- _Problem description_
All lines of the listing that contain "interdições" should be shown in full.

─── Records supplied

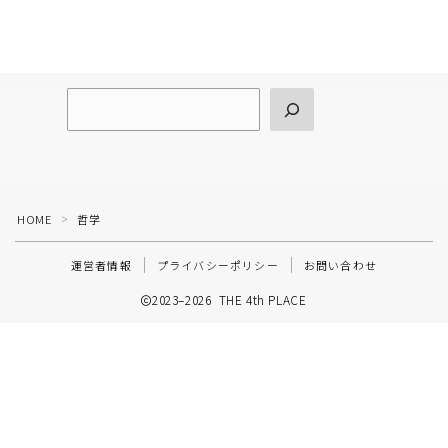
HOME
哲学
＞
運営者情報
プライバシーポリシー
お問い合わせ
2023–2026 THE 4th PLACE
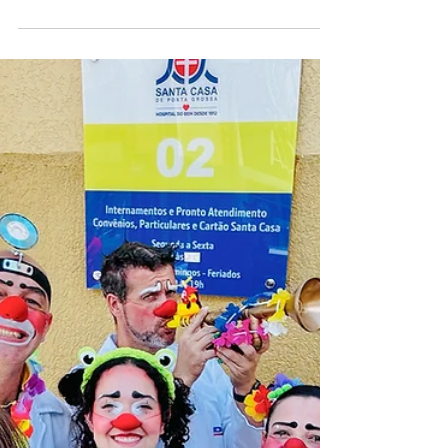
culturacaopg
13 de fev.
2 min de leitura
Carnaval provoca mudanças no
trânsito e Prefeitura orienta
motoristas sobre interdições
Foto: Reprodução| PMPG A Prefeitura de Ponta
Grossa anunciou alterações temporárias no tráfego
em diferentes pontos da cidade por causa da
programação oficial do Carnaval. As interdições,
segundo a Secretaria Municipal de Cidadania e
Segurança Pública, têm como objetivo preservar a
segurança de foliões, moradores e condutores,
além de garantir a organização dos desfiles e
blocos carnavalescos. A Superintendência de
Trânsito ficará responsável pelo controle do fluxo
de veículo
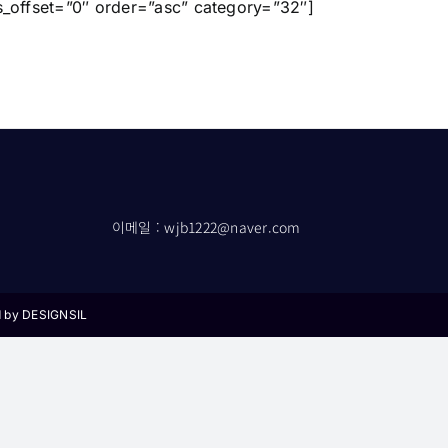
_offset=”0″ order=”asc” category=”32″]
이메일 : wjb1222@naver.com
d by
DESIGNSIL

──────

- _Answer box_
motoristas sobre interdições
programação oficial do Carnaval. As interdições,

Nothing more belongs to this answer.